*Your goal*. The listing below should be written out word for word, with its pictures removed.

BEGIN

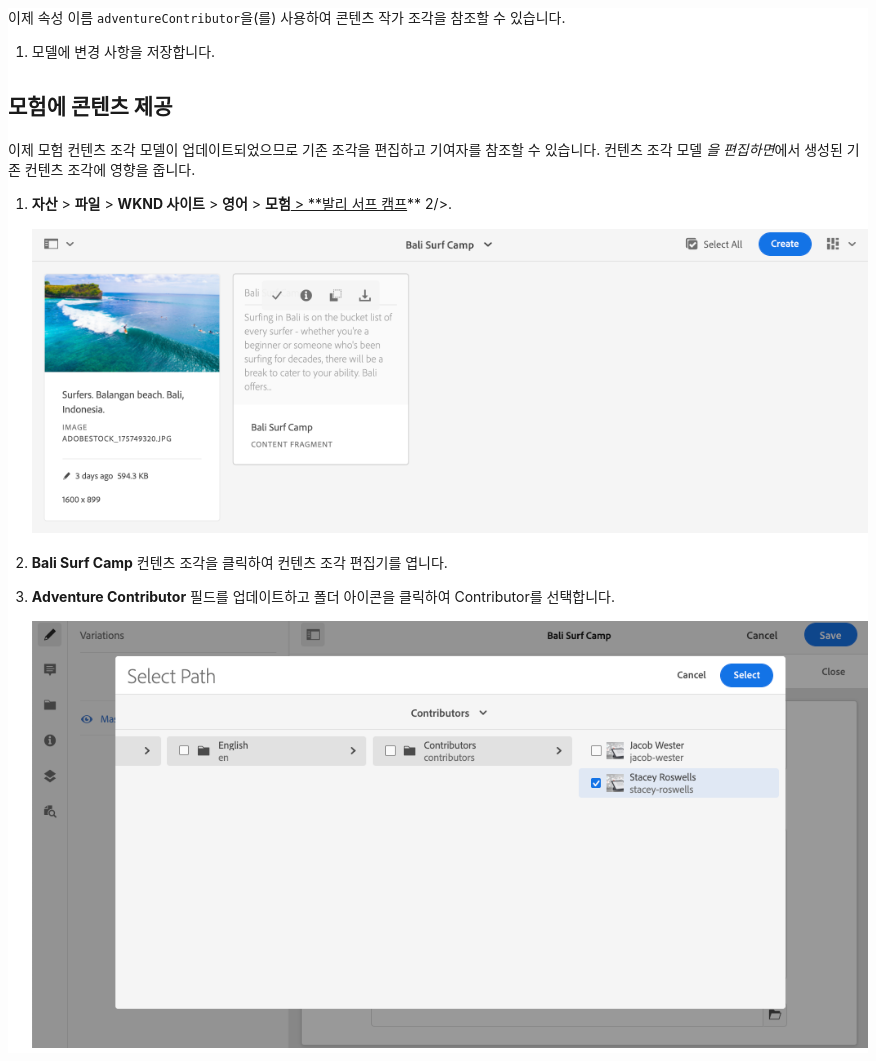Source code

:    이제 속성 이름 `adventureContributor`을(를) 사용하여 콘텐츠 작가 조각을 참조할 수 있습니다.

1. 모델에 변경 사항을 저장합니다.

## 모험에 콘텐츠 제공

이제 모험 컨텐츠 조각 모델이 업데이트되었으므로 기존 조각을 편집하고 기여자를 참조할 수 있습니다. 컨텐츠 조각 모델 *을 편집하면*&#x200B;에서 생성된 기존 컨텐츠 조각에 영향을 줍니다.

1. **자산** > **파일** > **WKND 사이트** > **영어** > **모험**[ > **발리 서프 캠프](http://localhost:4502/assets.html/content/dam/wknd/en/adventures/bali-surf-camp)** 2/>.

   ![발리 서프 캠프 폴더](assets/setup/bali-surf-camp-folder.png)

1. **Bali Surf Camp** 컨텐츠 조각을 클릭하여 컨텐츠 조각 편집기를 엽니다.
1. **Adventure Contributor** 필드를 업데이트하고 폴더 아이콘을 클릭하여 Contributor를 선택합니다.

   ![Stacey Roswells를 콘텐츠 작가](assets/fragment-references/stacey-roswell-contributor.png)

END

*Written response*.
Source code

:    이제 속성 이름 `adventureContributor`을(를) 사용하여 콘텐츠 작가 조각을 참조할 수 있습니다.

1. 모델에 변경 사항을 저장합니다.

## 모험에 콘텐츠 제공

이제 모험 컨텐츠 조각 모델이 업데이트되었으므로 기존 조각을 편집하고 기여자를 참조할 수 있습니다. 컨텐츠 조각 모델 *을 편집하면*&#x200B;에서 생성된 기존 컨텐츠 조각에 영향을 줍니다.

1. **자산** > **파일** > **WKND 사이트** > **영어** > **모험**[ > **발리 서프 캠프](http://localhost:4502/assets.html/content/dam/wknd/en/adventures/bali-surf-camp)** 2/>.

   ![발리 서프 캠프 폴더](assets/setup/bali-surf-camp-folder.png)

1. **Bali Surf Camp** 컨텐츠 조각을 클릭하여 컨텐츠 조각 편집기를 엽니다.
1. **Adventure Contributor** 필드를 업데이트하고 폴더 아이콘을 클릭하여 Contributor를 선택합니다.

   ![Stacey Roswells를 콘텐츠 작가](assets/fragment-references/stacey-roswell-contributor.png)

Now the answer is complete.